As far as I was aware, this process is theoretically possible - more so in Vivado, than was so in ISE. But still requires many hoops to jump through. I.e. one must turn off ALL multi-threaded abilities throughout the entire implementation process- sacrificing sometimes signficant build time optimizations. Plus some other hoops.
Pretty pointless IMHO, although I know some industries have some sort of certification process requiring such a confimation of the process. For us, we have, at bare-minimum a timestamp buried in the bitstream. So we'll never produce an exact bit match. And we really don't care. As long as it mathes (LEC wise) the RTL description, and passes timing, things are good.
02-19-2020 07:27 AM
@markcurry I have actually tracked this in Jenkins myself, with both Quartus and Vivado if I recall correctly. It was at my previous place of employment (haven't been there for 18 months), so I don't recall all of the particular details, but I do recall needing to specifically generate the correct version of the bitstream in Vivado that didn't have a timestamp in the header so that I could accurately track this.
It wasn't because of an industry requirement to do such, but more of an OCD CI/CD metric that I could track and know which builds were identical to which, coupled with a few nasty bugs that bit us in the backside and being able to recreate them exactly would have greatly sped up their root cause analysis.
I don't recall needing to turn off a bunch of features to make bitfiles repeatable, but it's been awhile since I went down that hole so I'll admit that I don't recall all the exact details.
You are absolutely right though, MOST folks likely won't ever care about exact repeatability, and in my current place of employment, it's not important, and we therefore aren't setup to track it at all.
02-19-2020 07:50 AM
The bitstream compiles fine, but doesn't work (as in, it stops the host machine the FPGA is attached to from booting by stepping on the IRQ line and keeping the CPU in an interrupt loop), so it is most likely a constraint not being processed.
My feeling is that someone modified a file in the installation. My initial suspect was fpga.flw, since that is responsible for pulling in the (singular) UCF file during an xflow based build, but that's not it, since we build from within ISE and don't use xflow at all (as far as I can see) -- and since we have two UCF files in the source folder and neither has the name expected by fpga.flw.
I will have to compare the "working" installation against a fresh one, that is already clear -- the end goal is to reach a state where I have written documentation on how to install ISE onto a new machine, get the sources, build an image and test it, and the ideal outcome is that this documentation is also machine-readable.
02-19-2020 08:29 AM
Ive just skim read all these posts.
As I understnad it, you have two machines that run ISE, and out of each withthe same source, you get two different bit files.

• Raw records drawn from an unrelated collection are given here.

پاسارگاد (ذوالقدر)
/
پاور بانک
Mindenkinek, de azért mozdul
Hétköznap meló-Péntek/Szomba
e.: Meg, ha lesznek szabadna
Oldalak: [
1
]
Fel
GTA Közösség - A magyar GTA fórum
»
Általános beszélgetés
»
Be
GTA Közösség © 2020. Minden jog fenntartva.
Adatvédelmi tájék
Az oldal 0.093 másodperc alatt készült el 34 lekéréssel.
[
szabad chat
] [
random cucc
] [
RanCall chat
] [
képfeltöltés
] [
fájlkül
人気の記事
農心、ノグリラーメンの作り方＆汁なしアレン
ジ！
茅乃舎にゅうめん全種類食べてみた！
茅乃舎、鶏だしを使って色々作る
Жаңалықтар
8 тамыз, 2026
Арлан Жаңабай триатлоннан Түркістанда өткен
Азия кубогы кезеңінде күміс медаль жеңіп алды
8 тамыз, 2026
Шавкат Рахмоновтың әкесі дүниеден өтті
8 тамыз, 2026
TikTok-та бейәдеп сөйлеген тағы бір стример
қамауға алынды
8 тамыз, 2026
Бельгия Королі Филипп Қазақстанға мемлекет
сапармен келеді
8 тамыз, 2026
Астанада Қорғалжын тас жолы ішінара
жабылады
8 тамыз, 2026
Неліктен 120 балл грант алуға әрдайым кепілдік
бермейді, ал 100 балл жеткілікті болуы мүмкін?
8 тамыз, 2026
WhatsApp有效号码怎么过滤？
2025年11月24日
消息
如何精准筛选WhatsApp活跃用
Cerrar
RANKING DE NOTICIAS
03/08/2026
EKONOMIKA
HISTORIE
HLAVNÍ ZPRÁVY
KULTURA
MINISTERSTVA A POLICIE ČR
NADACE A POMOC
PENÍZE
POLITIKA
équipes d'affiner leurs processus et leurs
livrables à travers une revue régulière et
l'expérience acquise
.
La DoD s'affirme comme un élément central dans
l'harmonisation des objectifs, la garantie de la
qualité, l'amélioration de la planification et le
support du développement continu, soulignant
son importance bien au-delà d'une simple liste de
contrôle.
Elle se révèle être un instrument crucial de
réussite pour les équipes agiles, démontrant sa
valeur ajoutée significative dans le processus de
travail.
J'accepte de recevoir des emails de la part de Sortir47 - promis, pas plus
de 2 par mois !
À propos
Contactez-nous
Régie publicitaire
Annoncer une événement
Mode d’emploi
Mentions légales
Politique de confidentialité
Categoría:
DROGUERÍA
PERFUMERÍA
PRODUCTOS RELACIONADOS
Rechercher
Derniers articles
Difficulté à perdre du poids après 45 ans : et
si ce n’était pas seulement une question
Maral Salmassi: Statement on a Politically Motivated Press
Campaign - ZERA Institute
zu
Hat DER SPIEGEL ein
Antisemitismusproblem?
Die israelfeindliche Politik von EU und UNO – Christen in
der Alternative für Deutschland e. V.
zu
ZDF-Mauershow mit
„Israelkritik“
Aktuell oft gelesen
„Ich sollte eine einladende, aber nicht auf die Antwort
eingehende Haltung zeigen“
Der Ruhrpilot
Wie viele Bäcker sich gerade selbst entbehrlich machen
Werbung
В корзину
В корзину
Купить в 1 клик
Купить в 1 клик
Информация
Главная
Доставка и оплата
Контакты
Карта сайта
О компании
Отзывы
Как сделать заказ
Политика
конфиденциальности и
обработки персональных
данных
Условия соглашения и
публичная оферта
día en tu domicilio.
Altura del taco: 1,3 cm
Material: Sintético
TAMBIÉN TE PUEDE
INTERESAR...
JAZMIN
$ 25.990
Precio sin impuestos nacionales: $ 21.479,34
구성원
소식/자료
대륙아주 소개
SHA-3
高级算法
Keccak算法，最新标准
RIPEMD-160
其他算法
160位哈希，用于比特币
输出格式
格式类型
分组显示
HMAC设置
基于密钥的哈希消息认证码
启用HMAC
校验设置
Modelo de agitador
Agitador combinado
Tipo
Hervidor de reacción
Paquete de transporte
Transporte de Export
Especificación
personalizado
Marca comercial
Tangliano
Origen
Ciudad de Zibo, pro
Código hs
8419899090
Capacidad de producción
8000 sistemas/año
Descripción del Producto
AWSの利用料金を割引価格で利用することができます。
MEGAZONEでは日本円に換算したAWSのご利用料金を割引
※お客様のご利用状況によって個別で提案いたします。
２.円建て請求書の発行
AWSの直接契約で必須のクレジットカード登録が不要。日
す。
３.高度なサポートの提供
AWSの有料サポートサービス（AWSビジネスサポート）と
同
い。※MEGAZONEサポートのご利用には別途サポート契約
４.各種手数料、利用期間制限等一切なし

When you use one bit file, your design runs, when you use the other your design fails,
Is this consistant build to build, one machine fails one dosn't ?
Do both the build put out the same warnings ? look in the log file.
ISE is an old dog, that has various randomisations in it to "prevent" the tools geting stuck looking for a false minimum.
ISE also does not run on windows 10, and the VM version is in my experiance very variable .
Re W10, it might work one day, the next fail, for no apparant reason. Let alone the W10 update system. My advise if you have the VM verion or trying to run under W10 is don't.
Get your own version of a VM, with support, and install windows 7, and all its patches, and then install ISE 14.7.
Then run that VM on as many machines as you want. results in my experiance then will be consistant.